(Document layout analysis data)

☆ ☆ ☆ ☆ ☆

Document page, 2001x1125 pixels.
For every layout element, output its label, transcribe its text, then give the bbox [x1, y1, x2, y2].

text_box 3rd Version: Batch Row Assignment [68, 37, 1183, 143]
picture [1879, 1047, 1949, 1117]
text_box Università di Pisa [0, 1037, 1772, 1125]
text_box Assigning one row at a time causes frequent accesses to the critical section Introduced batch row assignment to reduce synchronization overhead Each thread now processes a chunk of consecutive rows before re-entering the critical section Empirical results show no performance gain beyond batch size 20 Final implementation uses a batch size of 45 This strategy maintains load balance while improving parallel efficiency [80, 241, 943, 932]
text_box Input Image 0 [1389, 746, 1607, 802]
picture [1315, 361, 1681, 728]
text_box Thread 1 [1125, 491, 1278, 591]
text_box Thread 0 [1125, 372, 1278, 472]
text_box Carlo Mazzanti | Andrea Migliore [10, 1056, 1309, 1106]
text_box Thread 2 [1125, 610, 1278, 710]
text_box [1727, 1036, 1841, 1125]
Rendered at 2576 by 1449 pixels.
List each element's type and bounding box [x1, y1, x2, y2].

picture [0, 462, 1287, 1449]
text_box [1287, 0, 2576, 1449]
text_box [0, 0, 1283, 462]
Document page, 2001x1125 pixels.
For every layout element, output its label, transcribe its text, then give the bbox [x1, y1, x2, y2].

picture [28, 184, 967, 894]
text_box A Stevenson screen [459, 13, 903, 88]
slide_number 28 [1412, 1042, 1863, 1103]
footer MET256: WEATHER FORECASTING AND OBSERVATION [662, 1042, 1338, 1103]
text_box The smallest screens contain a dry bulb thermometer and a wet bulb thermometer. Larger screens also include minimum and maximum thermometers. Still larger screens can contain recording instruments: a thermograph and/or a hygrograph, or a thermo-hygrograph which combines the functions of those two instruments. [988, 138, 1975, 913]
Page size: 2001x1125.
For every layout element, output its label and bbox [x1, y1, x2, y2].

☆ ☆ ☆ ☆ ☆

- _TASK_: Restate exactly, and only, every line from the one that contains "List each element's" through the last line of the records.

- _ANSWER FOR THE TASK_:
List each element's type and bounding box [x1, y1, x2, y2].

picture [0, 462, 1287, 1449]
text_box [1287, 0, 2576, 1449]
text_box [0, 0, 1283, 462]
Document page, 2001x1125 pixels.
For every layout element, output its label, transcribe its text, then give the bbox [x1, y1, x2, y2].

picture [28, 184, 967, 894]
text_box A Stevenson screen [459, 13, 903, 88]
slide_number 28 [1412, 1042, 1863, 1103]
footer MET256: WEATHER FORECASTING AND OBSERVATION [662, 1042, 1338, 1103]
text_box The smallest screens contain a dry bulb thermometer and a wet bulb thermometer. Larger screens also include minimum and maximum thermometers. Still larger screens can contain recording instruments: a thermograph and/or a hygrograph, or a thermo-hygrograph which combines the functions of those two instruments. [988, 138, 1975, 913]
Page size: 2001x1125.
For every layout element, output its label and bbox [x1, y1, x2, y2].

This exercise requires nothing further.